Who can pick a favorite shot from The Godfather? I can't. It's almost as painful as trying to pick my favorite shot from Vertigo.

The book mentions pink mist appearing behind the Captain's head after a bullet crashes into it; the film shows that mist. Maybe that's the one.

Or maybe it's Clemenza trying to teach "Mike" how to properly make spaghetti sauce? (I know this is TMI, but IDC: few meals have me DTF quicker than a well-made plate of spaghetti and meatballs.)

Usually, a novel chock full of back story can depend on any visual recreation suffering for lack of it. No question it's pretty cool to learn more about Johnny Fontane and Captain McCluskey, but the movie does just fine without understanding their motivations. The Vito Corleone history that comprises "Book III" would have been a point for the paper…if it hadn't been subsequently used for The Godfather Part II.

This I do know--Jaws is the only movie I can think of that improves upon its source material more dramatically. Coppola removed the crust not due to limitations like "running time" or "plot coherence" but rather because it was brittle and tasteless and unworthy of being so near such luscious filling.

And what does it, really does it, is a love story. Specifically, the stirring love story of Sonny Corleone's gargantuan dong and Lucy Mancini's floppy twat.


MIND THE GAP
Puzo certainly does mind the gap. That's part of his problem.

After Sonny's murder, his moon-eyed mistress Lucy Mancini tries to off herself. Unnerved, the family sends her to Vegas, where she'll do "work" for them (such as making sure Fredo doesn't foul everything up). She hooks up with a surgeon named Jules Segal, who helps her correct a rather unique and humiliating physical defect: a big ol' vagina. As if women don't have enough to fret over, a small percentage of them go through life with floppy fannies! The sausage is flyin' from one end of the alley to the other! Pages upon pages are devoted to what Jules calls "a weakening of the pelvic floor.....Some women even commit suicide because of it."

Because no man will love them and their oversized box! No man is big enough to satisfactorily stuff their oversized box! It's like no one knows the clitoris exists! Lesbians were not a thing in the Sixties! Yes people were having tons of sex, but it was either men and women together or men and men! Women with women, the hell you say! You can't have any type of party without ol' dick!

Lucy is wary, but Jules makes her a promise: "Baby, I'm going to build you a whole new thing down there."

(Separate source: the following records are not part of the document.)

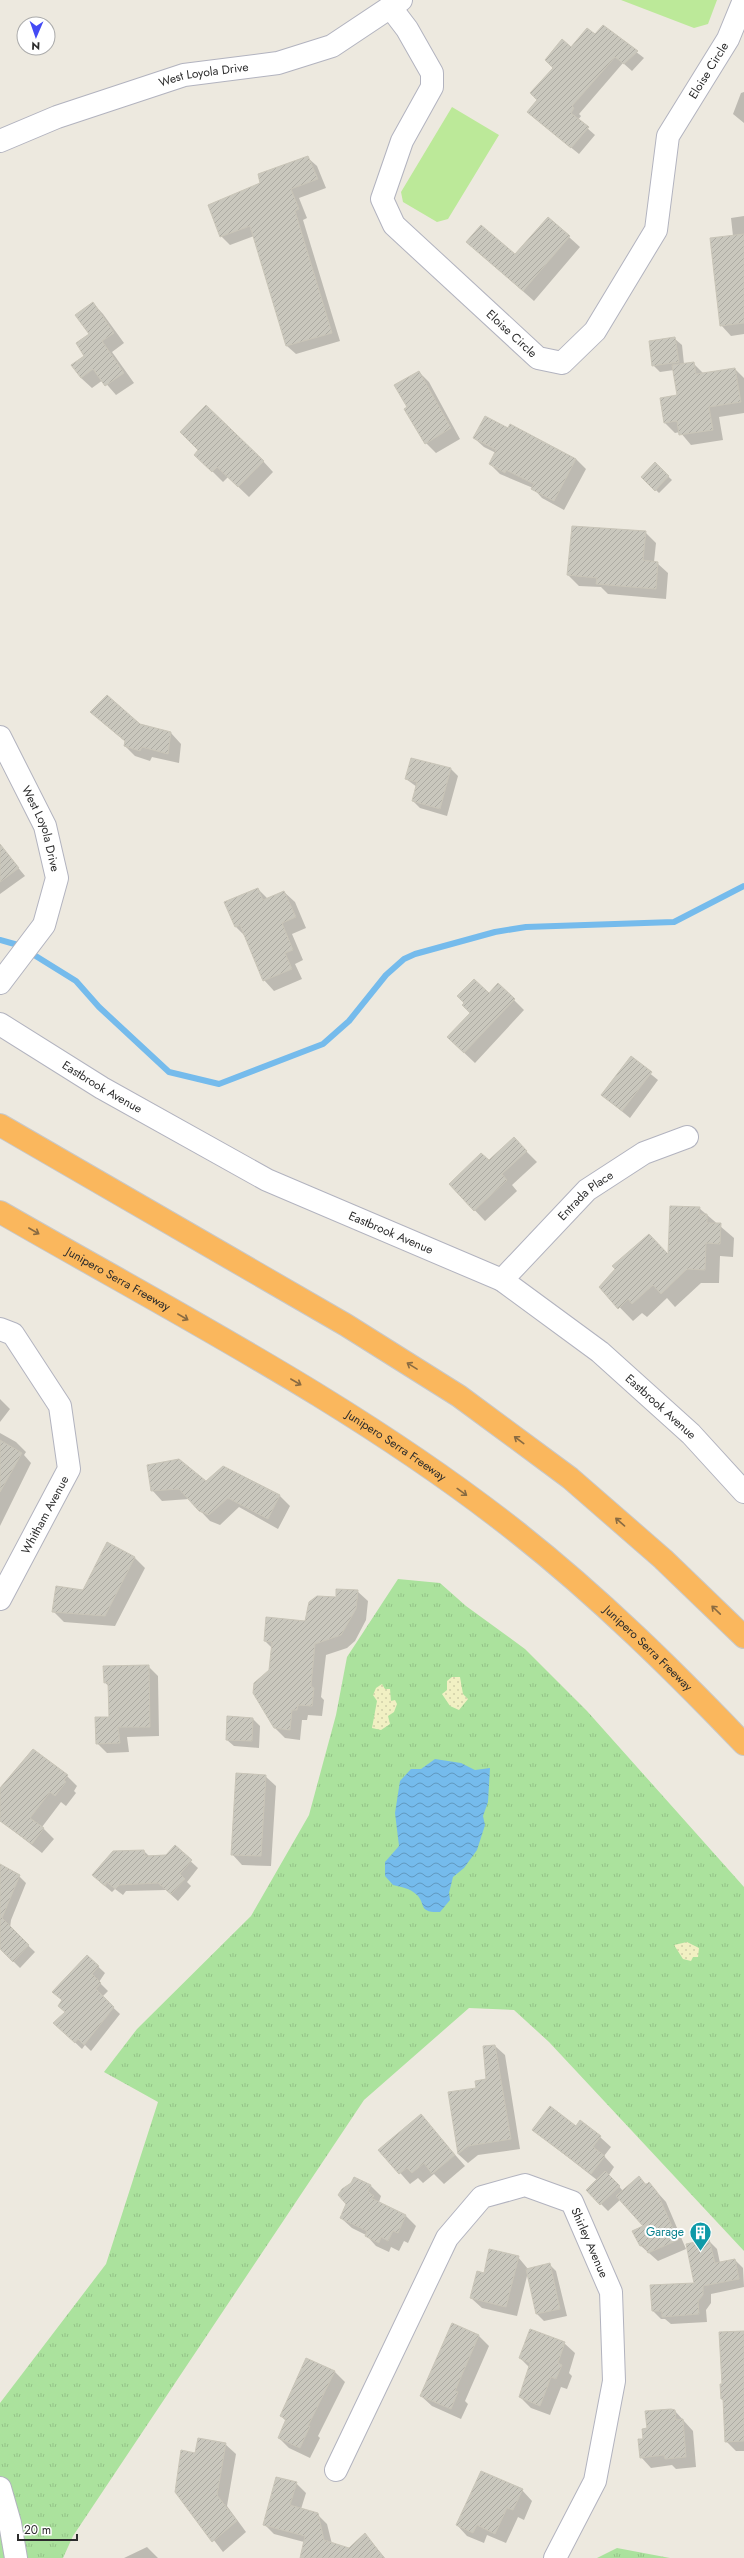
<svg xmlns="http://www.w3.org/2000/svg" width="744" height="2558" font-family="Jost,sans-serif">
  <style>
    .grass { fill: url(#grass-tufts) }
    .sand { fill: url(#sand-dots) }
    .pitch { fill: #bce999 }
    .water { fill: url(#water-waves) }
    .shadow { fill: #0003 }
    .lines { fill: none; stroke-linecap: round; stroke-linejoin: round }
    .stream { stroke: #75bbec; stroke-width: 6 }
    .building { fill: url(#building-hatch); stroke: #c9c5b8 }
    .minor-casing { stroke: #b2b3bf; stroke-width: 24 }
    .motorway-casing { stroke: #c8c8c8; stroke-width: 24 }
    .minor { stroke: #fff; stroke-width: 22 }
    .motorway { stroke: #fab75d; stroke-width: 22 }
    .oneway { stroke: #896b42 }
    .labels { text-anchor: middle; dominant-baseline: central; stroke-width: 4; stroke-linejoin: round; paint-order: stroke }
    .street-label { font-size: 12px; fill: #2c2c2c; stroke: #fff }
    .culture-label { font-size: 12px; fill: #0d838f; stroke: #fff; text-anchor: end }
  </style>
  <defs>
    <pattern id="grass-tufts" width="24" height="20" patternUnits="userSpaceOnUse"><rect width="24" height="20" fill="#abe29d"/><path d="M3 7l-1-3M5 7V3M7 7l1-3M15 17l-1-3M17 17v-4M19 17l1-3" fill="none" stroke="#93c287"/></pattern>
    <pattern id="sand-dots" width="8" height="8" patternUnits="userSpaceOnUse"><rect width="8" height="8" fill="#f1f0c3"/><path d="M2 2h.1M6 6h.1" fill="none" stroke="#cfcea8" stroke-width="1.8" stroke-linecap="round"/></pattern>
    <pattern id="water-waves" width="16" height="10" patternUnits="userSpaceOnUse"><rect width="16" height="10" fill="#75bbec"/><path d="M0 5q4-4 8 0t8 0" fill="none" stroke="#6098bf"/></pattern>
    <pattern id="building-hatch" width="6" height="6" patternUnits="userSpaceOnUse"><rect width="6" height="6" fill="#c9c7bd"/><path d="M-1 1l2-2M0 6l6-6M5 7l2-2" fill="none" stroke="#adaba3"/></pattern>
  </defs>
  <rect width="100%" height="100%" fill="#ede9df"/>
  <path class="grass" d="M398,1579L440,1583L466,1606L525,1649L587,1711L744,1887V2251L549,2042L514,2010L469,2008L364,2100L73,2536L63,2558H0V2403L106,2264L158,2102L104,2072L137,2029L251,1916L309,1815L336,1715L347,1657Z
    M617,2548L670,2558H597Z"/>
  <path class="sand" d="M452,1677H460L463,1694L468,1699L459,1710L450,1706L442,1694L447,1690V1681Z
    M382,1684L385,1689H390L391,1701L395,1700L397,1704L394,1712L388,1716L390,1724L381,1730L372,1728L377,1701L373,1695L376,1688Z
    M687,1942L699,1948L698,1957H693L691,1961L683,1959L674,1945Z"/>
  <path class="pitch" d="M621,0H717L708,24L694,28Z
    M452,107L499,135L448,219L437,222L403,202L401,192Z"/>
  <path class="water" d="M435,1759L461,1763L475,1770L490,1768L488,1802L483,1816L485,1825L477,1850L464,1868L453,1877L449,1893L450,1900L440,1912C418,1913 426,1904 417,1895C410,1888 401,1887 393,1885L385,1876V1862L399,1846L395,1813L400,1781L411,1769H421Z"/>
  <path class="shadow" d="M603,26L644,58L632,71L623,63L579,114L581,116L578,120L595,135L579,154L536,119L538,100L571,48L595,35Z
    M744,92V123L733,114L741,93Z
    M308,158L317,166L326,188L299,198L307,218L303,220L340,341L296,354L287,346L254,236L230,245L221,236L262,184Z
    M744,216V334L731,336L721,325L733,236L731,218Z
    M548,218L580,247L534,301L467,242L515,256Z
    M93,303L103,314L124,343L112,352L134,383L116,395L103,380L92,388L81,378L90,335Z
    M675,339L682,345L684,364L693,363L704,374L735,369L744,378V413L719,417L723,440L691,445L680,432L675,433L665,423L679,396L674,370L660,372L653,365Z
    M419,372L429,382L460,439L436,453L426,443L409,407Z
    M511,425L576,459L586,469L564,510L542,498L533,488L500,474L490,464L496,453L484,447L474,438L509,429Z
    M263,461L273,472L249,497L228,477L223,482L206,465Z
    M655,464L672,480L659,493L642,477Z
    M645,532L656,543L654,562L657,563L668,573L666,599L608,594L601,587L579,586L568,575Z
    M102,722L140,724L171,733L181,744L179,763L152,757L150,761L135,756L125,746L126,742Z
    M411,759L451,769L458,776L447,816L420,808L413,801L417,787L406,779Z
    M2,848L25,876L0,894V850Z
    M258,889L268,899L284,892L295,902L306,928L292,934L303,960L295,964L302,979L274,991L264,980L246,937L236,927L226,902Z
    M489,994L514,1000L524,1010L475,1063L459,1048Z
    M631,1058L658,1080L630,1118L602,1095Z
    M524,1149L537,1162L512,1185L517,1191L485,1221L450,1184L489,1162Z
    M699,1208L734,1238L733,1257L720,1256L719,1283H701L675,1307L667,1298L647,1317L642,1313L633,1321L600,1287L669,1256Z
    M0,1399L10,1409L0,1422Z
    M0,1433L16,1442L26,1452L24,1455L31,1463L0,1526Z
    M206,1482L280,1496L290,1506L278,1529L239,1507L220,1525L210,1521L189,1499L162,1501L152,1490Z
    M107,1544L135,1558L145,1568L115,1626L64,1622L53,1611L84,1591Z
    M357,1591L368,1601L366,1620L355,1641L347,1648L326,1655L321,1697L324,1700L322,1716L308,1715L307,1720H302L300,1740L285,1738L275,1728L270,1670L273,1649L265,1641L306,1622L308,1606L313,1599L336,1598Z
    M148,1666L158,1676L159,1736L127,1737L129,1752L107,1753L97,1743L110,1718V1687L104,1682Z
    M253,1719L260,1726L259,1748L234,1746L227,1740Z
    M67,1776L77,1786L74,1791L76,1793L66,1806L61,1802L42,1827L54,1839L42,1853L2,1822L0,1790Z
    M265,1776L276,1786L271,1866L242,1865L232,1854Z
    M175,1847L198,1868L187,1882L191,1886L178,1901L166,1890L126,1891L123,1895L115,1889L112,1892L100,1882L144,1851L149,1856H167Z
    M0,1865L19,1876L26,1883L11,1920L10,1928L35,1952L20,1968L0,1948Z
    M87,1956L105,1973L99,1982L108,1991L102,1997L120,2014L91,2051L85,2045L82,2049L62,2030L66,2012L63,2001L53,1992Z
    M495,2046L505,2055L520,2149L478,2155L468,2163L458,2154L450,2093L477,2089L487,2080Z
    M421,2116L465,2166L444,2184L434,2174L423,2183L418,2178L410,2184L380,2150Z
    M576,2127L600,2137L611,2147L604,2156L614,2167L609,2175L623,2191L648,2183L657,2192L666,2202L686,2249L658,2261L641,2246L633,2232L645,2227L621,2199L608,2211L587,2190L597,2180L533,2130Z
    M354,2178L371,2186L381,2196L379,2202L381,2204L406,2216L416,2226L408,2243L404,2241L399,2251L391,2247L389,2252L376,2246L366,2235L352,2228L341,2218L348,2204Z
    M709,2241L717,2249L720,2263L735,2260L743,2268L744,2287L711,2294V2303L706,2310L707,2322L671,2324L665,2319H661L653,2311L695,2284Z
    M518,2257L528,2269L549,2264L556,2271L567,2316L544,2321L537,2314L528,2272L517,2316L482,2308L471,2298L484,2274Z
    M744,2332V2451H736L726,2441L724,2401L722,2399L723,2385Z
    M479,2336L489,2346L465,2401L468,2404L461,2419L432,2406L421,2396Z
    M564,2343L575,2353L569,2373L572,2376L567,2389L561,2387L550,2415L531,2408L520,2397L530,2368L520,2358Z
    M307,2359L335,2372L345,2382L318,2436L320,2438L310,2458L289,2448L279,2438L286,2421L281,2416Z
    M675,2411L693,2431L696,2467L676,2469L672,2465L651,2468L641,2457L648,2429Z
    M225,2444L236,2454L227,2506L246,2532L223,2552L176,2491L196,2454Z
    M296,2483L306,2493L301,2509L317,2514L327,2524L332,2544L349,2549L365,2534L385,2558H301L304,2542L274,2534L265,2525Z
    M522,2490L532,2501L524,2520L518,2517L506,2543L487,2535L484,2543L467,2536L457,2525Z
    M147,2547L158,2558H124Z"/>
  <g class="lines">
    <path class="stream" d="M0,940L18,945L76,981L99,1007L169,1072L219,1084L323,1044L349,1021L386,975L404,959L415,954L495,932L526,927L674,922L744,886"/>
  </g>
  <path class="building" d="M603,25L638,51L624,64L615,57L572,106L574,108L571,113L589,127L571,148L527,112L537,100L530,93L553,68L545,60L562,39L571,47L587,28L595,34Z
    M308,156L318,179L291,189L299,209L295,211L332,333L286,346L250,226L220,237L208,205L260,183L258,174Z
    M548,217L570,236L523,291L466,242L481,225L515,254Z
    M744,234V323L720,326L710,238Z
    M93,302L114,333L102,341L124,373L105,386L93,369L81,378L71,365L84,356L76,343L89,334L75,315Z
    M675,337L679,362L652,366L649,341Z
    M694,362L696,374L735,368L741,402L709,407L713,430L679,435L677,421L664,423L660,398L677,395L672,365Z
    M419,371L451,428L425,444L404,409L407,407L394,385Z
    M206,405L264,461L238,487L217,467L212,472L194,455L198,450L180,432Z
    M485,416L508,428L510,424L576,459L554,501L531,489L534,484L506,470L505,473L489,464L496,450L473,438Z
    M655,462L669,476L655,491L641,477Z
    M572,526L646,531L643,560L658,562L656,589L596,584L597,578L567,575Z
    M107,695L140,724L171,732L168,754L142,747L140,751L124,746L125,741L90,712Z
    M411,758L451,768L440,809L412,801L417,782L405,779Z
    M0,844L19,868L0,882Z
    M258,888L263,900L284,891L296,917L282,923L293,950L285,953L292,969L263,981L240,925L235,927L224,902Z
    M474,979L489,993L498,983L515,999L464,1053L447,1037L470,1013L462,1005L464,1003L457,996Z
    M631,1056L652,1072L622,1111L601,1095Z
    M514,1137L527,1151L502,1174L507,1180L474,1211L449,1184L481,1153L489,1160Z
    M670,1206L700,1207L699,1214H707V1223H721L720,1244L706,1243L705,1270L687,1269L661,1294L653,1285L632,1304L628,1299L618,1309L599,1287L615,1269L612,1266L649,1234L668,1254Z
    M0,1440L22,1453L0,1492Z
    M179,1459L206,1481L223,1466L280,1495L268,1519L228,1498L209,1515L199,1511L179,1489L151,1491L147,1465Z
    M107,1542L135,1557L105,1616L52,1612L56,1586L83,1590Z
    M336,1589L358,1590L356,1609L341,1635L315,1644L311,1686L314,1688L312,1706L298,1705L297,1710H292L290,1730L274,1728L253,1693L254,1683L269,1670L272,1642L264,1641L266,1617L305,1621L309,1602L317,1596L336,1597Z
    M149,1665L150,1727H118L120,1743L96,1744L95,1717H109L108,1682L104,1683L103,1666Z
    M227,1716L253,1718L252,1741L226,1740Z
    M33,1749L68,1775L64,1780L66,1782L55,1796L50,1792L30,1818L44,1828L32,1844L0,1821V1788Z
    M236,1773L266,1775L261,1856L231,1855Z
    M175,1845L192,1860L180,1874L185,1879L171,1894L158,1883L119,1885L115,1889L107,1882L105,1886L92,1875L113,1851L144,1850L145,1856L166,1855Z
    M0,1864L20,1875L2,1918L29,1945L13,1962L0,1949Z
    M87,1955L99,1966L92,1974L101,1983L96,1989L114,2007L84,2045L78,2039L75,2043L53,2023L65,2012L58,2006L62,2000L52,1992Z
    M495,2045L511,2139L468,2146L458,2154L448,2092L476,2088L475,2081L486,2079L483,2046Z
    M550,2106L576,2126L580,2120L601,2136L593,2147L605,2156L591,2174L532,2130Z
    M421,2114L455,2155L432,2174L424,2163L412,2173L407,2168L399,2174L378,2150Z
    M605,2171L620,2186L600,2205L586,2190Z
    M639,2176L646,2185L649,2182L657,2192L678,2240L648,2253L644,2245L640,2246L632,2231L643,2226L616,2196Z
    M354,2177L371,2185L368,2192L374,2196L371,2198L406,2215L398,2233L393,2231L388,2241L381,2237L379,2243L365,2236L367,2231L340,2218L346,2204L338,2195L342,2189L351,2183Z
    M709,2239L715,2263L735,2259L739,2279L703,2286V2295L698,2301L699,2314L662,2317V2311H652L650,2285L694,2283L686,2244Z
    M489,2249L519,2256L506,2307L470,2298L477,2271L484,2273Z
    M550,2263L560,2309L536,2314L526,2269Z
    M452,2323L479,2335L455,2391L458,2392L451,2409L420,2396Z
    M530,2329L565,2342L558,2363L562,2365L556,2379L551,2377L540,2406L519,2397L530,2363L519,2358Z
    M744,2331V2441L725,2442L723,2399H721L720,2384H722L719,2332Z
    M306,2358L335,2371L308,2426H310L300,2448L278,2438L286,2419L280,2416Z
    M671,2409L675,2410L676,2420L683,2419L686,2457L665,2459L664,2455L640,2458L638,2439H643L642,2429L647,2428L645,2411Z
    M198,2438L226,2443L217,2495L237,2521L212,2542L175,2492L181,2450L195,2453Z
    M481,2471L523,2489L513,2510L507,2508L495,2534L477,2525L473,2533L456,2525Z
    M276,2477L297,2482L290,2505L318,2513L324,2540L349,2548L365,2533L384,2558H300L305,2536L263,2525Z"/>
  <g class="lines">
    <defs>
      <g id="minor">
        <path id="s1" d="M391,8L407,29L432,73V87L402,141L382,199L394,225L538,358L562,363L595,331L656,230L668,136L728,39L744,0"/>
        <path id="s2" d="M0,141L57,117L184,75L278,63L332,46L401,0"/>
        <path id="s3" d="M0,737L45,826L57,878L44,925L0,983"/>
        <path id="s4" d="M0,1024L102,1088L267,1180L502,1280L600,1352L691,1434L744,1492"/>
        <path id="s5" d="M502,1280L587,1190L644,1153L687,1137"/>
        <path d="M0,1329L13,1334L60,1406L69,1469L0,1599"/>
        <path id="s6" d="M336,2470L447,2238L482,2197L525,2185L572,2202L611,2292L614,2381L595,2481L555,2558"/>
        <path d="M0,2488L10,2523L16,2558"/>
      </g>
      <g id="motorway">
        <path d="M0,1125L346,1325L459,1396L570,1478L663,1559L744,1637"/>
        <path id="s7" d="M0,1212C175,1313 359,1407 518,1533C599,1597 673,1670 744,1744"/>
      </g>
    </defs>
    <use href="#minor" class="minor-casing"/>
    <use href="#motorway" class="motorway-casing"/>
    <use href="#minor" class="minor"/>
    <use href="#motorway" class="motorway"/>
  </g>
  <defs><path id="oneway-shaft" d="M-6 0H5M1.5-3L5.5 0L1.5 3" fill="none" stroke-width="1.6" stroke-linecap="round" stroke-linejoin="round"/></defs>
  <g class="oneway">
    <use href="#oneway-shaft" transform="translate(34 1231) rotate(30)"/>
    <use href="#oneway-shaft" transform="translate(183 1317) rotate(30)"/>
    <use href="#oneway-shaft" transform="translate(412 1366) rotate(-148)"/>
    <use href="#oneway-shaft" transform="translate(296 1382) rotate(30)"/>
    <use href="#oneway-shaft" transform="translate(519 1440) rotate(-143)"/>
    <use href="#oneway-shaft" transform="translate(462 1492) rotate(36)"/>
    <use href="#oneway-shaft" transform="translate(620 1522) rotate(-139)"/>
    <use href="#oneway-shaft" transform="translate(716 1610) rotate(-136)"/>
  </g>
  <defs>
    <symbol id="building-pin" viewBox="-11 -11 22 30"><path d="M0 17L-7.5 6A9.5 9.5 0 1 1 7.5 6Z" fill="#0f9aa8" stroke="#fff"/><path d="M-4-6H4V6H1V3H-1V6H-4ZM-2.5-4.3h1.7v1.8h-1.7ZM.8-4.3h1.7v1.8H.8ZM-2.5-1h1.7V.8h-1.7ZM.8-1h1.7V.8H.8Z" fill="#fff"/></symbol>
  </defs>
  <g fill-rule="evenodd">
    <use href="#building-pin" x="688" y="2220" width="25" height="34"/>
  </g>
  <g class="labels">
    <g class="street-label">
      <text stroke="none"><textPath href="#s1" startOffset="799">Eloise Circle</textPath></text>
      <text stroke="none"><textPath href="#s2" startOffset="215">West Loyola Drive</textPath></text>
      <text stroke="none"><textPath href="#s1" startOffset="403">Eloise Circle</textPath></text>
      <text stroke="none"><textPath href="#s3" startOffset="101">West Loyola Drive</textPath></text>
      <text stroke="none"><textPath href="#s4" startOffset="120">Eastbrook Avenue</textPath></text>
      <text stroke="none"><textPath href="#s5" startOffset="119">Entrada Place</textPath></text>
      <text stroke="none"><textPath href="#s4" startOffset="444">Eastbrook Avenue</textPath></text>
      <text stroke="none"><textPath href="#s7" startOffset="136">Junipero Serra Freeway</textPath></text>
      <text stroke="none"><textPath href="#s4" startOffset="768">Eastbrook Avenue</textPath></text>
      <text stroke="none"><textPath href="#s7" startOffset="460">Junipero Serra Freeway</textPath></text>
      <text transform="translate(45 1515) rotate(-62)">Whitham Avenue</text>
      <text stroke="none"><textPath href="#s7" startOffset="784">Junipero Serra Freeway</textPath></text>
      <text stroke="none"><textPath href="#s6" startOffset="450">Shirley Avenue</textPath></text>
    </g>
    <g class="culture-label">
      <text x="684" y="2232">Garage</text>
    </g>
  </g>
  <g transform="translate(36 36) rotate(182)"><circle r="19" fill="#ffffff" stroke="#ababab"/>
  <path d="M0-3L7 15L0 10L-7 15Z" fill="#444bf5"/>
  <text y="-6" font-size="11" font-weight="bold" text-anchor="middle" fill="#2c2c2c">N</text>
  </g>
  <path d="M18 2534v6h59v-6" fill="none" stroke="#2c2c2c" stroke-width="2"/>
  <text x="24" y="2534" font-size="12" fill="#2c2c2c" stroke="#ffffff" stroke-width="3" paint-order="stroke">20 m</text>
</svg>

Unfortunately, Jules lacks the means to perform the procedure himself, but luckily, he knows another surgeon out in L.A. who "tightens up all the movie stars."

Houston, we have a subplot failure. What men think about when they think about women, I tell you, it's a wonder any of us vagina-possessors (of any elasticity) crack our doors.

Twenty million people had to read that shit. Unless they had the sense to skip ahead. (Francis Ford Coppola was so repulsed that he stopped reading the book altogether. He slammed it, shut and down. I was there, I seen it!)

You know, for all the times I've seen "box" used as slang for "vagina," I have never once come across anyone calling a penis a "boxcutter." And I've never seen anyone defend this absolutely mind-boggling digression. I would rather read a separate novel about the Mob in Amity, NY than even another summation of this subplot.